Popierając pogląd wydawcy, że wyszukiwarki AI nie tylko filtrują ruch, ale aktywnie go blokują, odkrycia te przedstawiają ponury obraz. Co więcej, badanie dotyczące niezawodności wyszukiwania AI wskazuje, że systemy te często opierają się na wąskim zestawie źródeł, co ogranicza różnorodność otwartej sieci.

Rzeczywistość wydawcy: wielkość to przetrwanie

Dla firm medialnych przejście od wolumenu do konwersji nie jest prostym kompromisem; to upadek modelu biznesowego. Wydawcy tacy jak People Inc. odnotowali spadek ruchu w ostatnich latach nawet o 65%. Neil Vogel, dyrektor generalny People Inc., był bezceremonialny w swojej ocenie wyszukiwarek wykorzystujących sztuczną inteligencję, stwierdzając, że „wiedzą o tym i nie dzielą swojego robota. Zatem celowo działają tu jako zły aktor”.

W przypadku dziennikarstwa wspieranego reklamami rzeczywistość ekonomiczna jest taka, że ​​wysokie współczynniki konwersji w przypadku <1% ruchu nie mogą zastąpić przychodów utraconych w wyniku ogromnego spadku liczby odsłon. Danielle Coffey, dyrektor generalna stowarzyszenia News/Media Alliance, podsumowała rozpacz branży, zauważając, że „linki były ostatnią zbawienną cechą wyszukiwania, która zapewniła wydawcom ruch i przychody. Teraz Google po prostu przejmuje treści na siłę i wykorzystuje je bez powrotu".

Konflikt przeradzający się w spory prawne i regulacyjne na całym świecie jest skutkiem nowego dochodzenia antymonopolowego rzekomo wymierzonego w praktyki Google w zakresie rankingu wiadomości w Europie, podczas gdy niemiecka grupa medialna Corint Media żąda 1,3 miliarda euro rocznie na sztuczną inteligencję wykorzystanie treści.

Ta zmiana, daleka od prostego zwiększenia wydajności, stanowi fundamentalny przełom w wymianie wartości w sieci. Wydaje się, że nawet zespół prawny Google zdaje sobie sprawę z powagi sytuacji.

W pozwie złożonym 5 września w sądzie w obronie przed rozpadem swojej działalności reklamowej firma przyznała, że „fakt jest taki, że obecnie otwarta sieć już gwałtownie podupada, a propozycja zbycia złożona przez powodów tylko przyspieszy ten spadek…”

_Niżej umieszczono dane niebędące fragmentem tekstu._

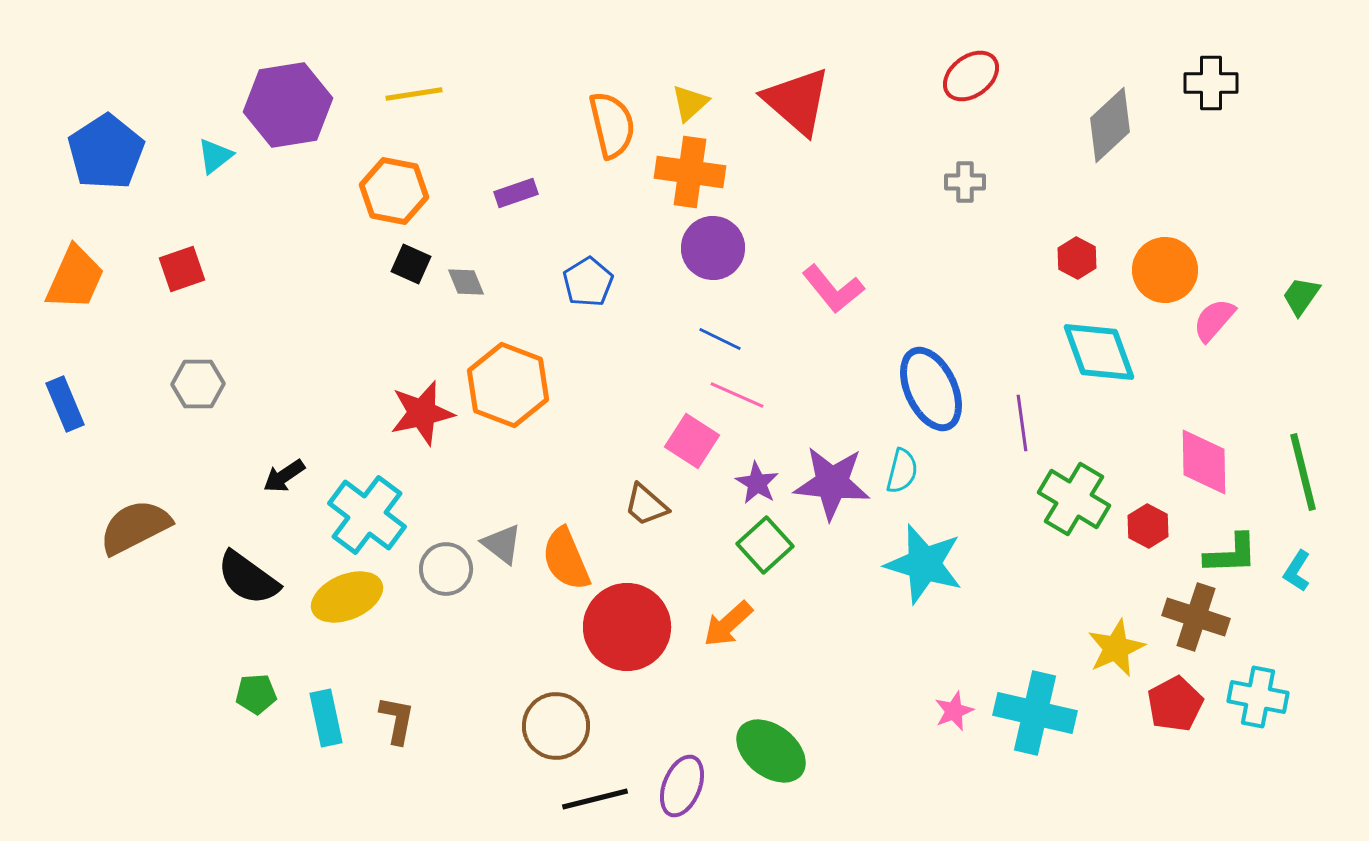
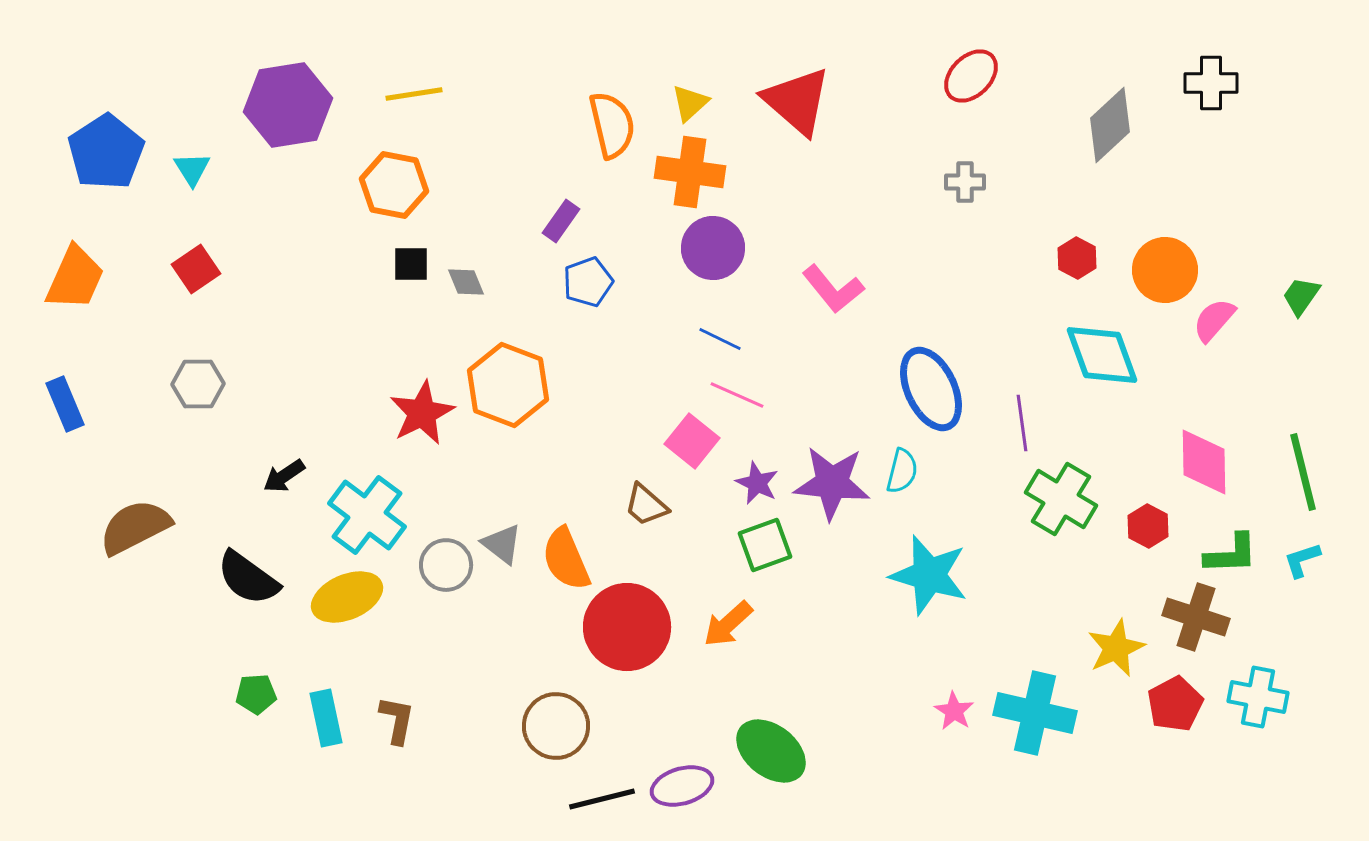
red ellipse at (971, 76): rotated 8 degrees counterclockwise
cyan triangle at (215, 156): moved 23 px left, 13 px down; rotated 24 degrees counterclockwise
orange hexagon at (394, 191): moved 6 px up
purple rectangle at (516, 193): moved 45 px right, 28 px down; rotated 36 degrees counterclockwise
black square at (411, 264): rotated 24 degrees counterclockwise
red square at (182, 269): moved 14 px right; rotated 15 degrees counterclockwise
blue pentagon at (588, 282): rotated 12 degrees clockwise
cyan diamond at (1099, 352): moved 3 px right, 3 px down
red star at (422, 413): rotated 14 degrees counterclockwise
pink square at (692, 441): rotated 6 degrees clockwise
purple star at (757, 483): rotated 6 degrees counterclockwise
green cross at (1074, 499): moved 13 px left
green square at (765, 545): rotated 22 degrees clockwise
cyan star at (924, 564): moved 5 px right, 11 px down
gray circle at (446, 569): moved 4 px up
cyan L-shape at (1297, 571): moved 5 px right, 11 px up; rotated 39 degrees clockwise
pink star at (954, 711): rotated 18 degrees counterclockwise
purple ellipse at (682, 786): rotated 52 degrees clockwise
black line at (595, 799): moved 7 px right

W miarę jak Google integruje Gemini 3 z wyszukiwarką, aby stworzyć w pełni „agentyczne” doświadczenia, które mogą wykonywać zadania bez opuszczania strony wyników, presja na wydawców prawdopodobnie się nasili. Branżę, uwięzioną pomiędzy obietnicami platform dotyczącymi „wyższej jakości” ruchu a trudną rzeczywistością kurczącej się publiczności, branża stoi przed niepewną przyszłością.